Turn the lines of the records into a numbered list, leaving out blank lines and any line that stands for a picture.

BEGIN GIVEN RECORDS

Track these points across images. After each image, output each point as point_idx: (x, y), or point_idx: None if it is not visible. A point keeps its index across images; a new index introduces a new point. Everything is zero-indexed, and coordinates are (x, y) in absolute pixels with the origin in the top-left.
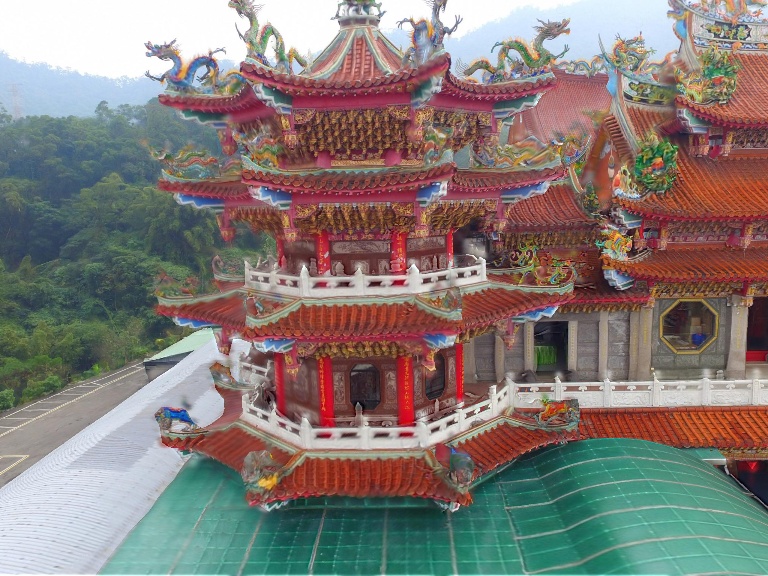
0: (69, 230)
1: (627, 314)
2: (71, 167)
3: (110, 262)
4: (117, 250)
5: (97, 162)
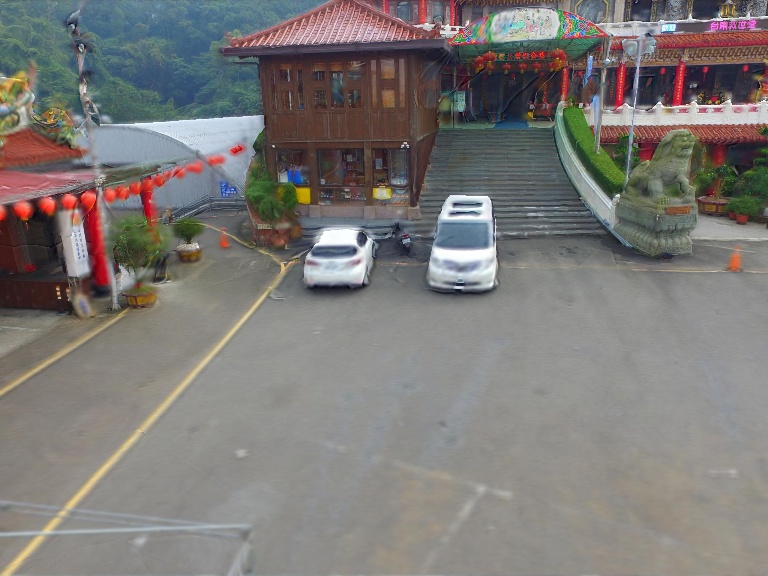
0: (200, 83)
1: (557, 5)
2: (199, 30)
3: (236, 102)
4: (242, 92)
5: (220, 24)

END GIVEN RECORDS

## CORRECT RESPONSE
1. Track these points across images. After each image, output each point as point_idx: (x, y), or point_idx: None if it is not visible. A point keeps its index across images; a new index introduces a new point. Everything is zero-indexed, and coordinates are (x, y) in absolute pixels with the origin in the top-left.
2. 0: (69, 230)
3. 1: (627, 314)
4. 2: (71, 167)
5. 3: (110, 262)
6. 4: (117, 250)
7. 5: (97, 162)
8. 0: (200, 83)
9. 1: (557, 5)
10. 2: (199, 30)
11. 3: (236, 102)
12. 4: (242, 92)
13. 5: (220, 24)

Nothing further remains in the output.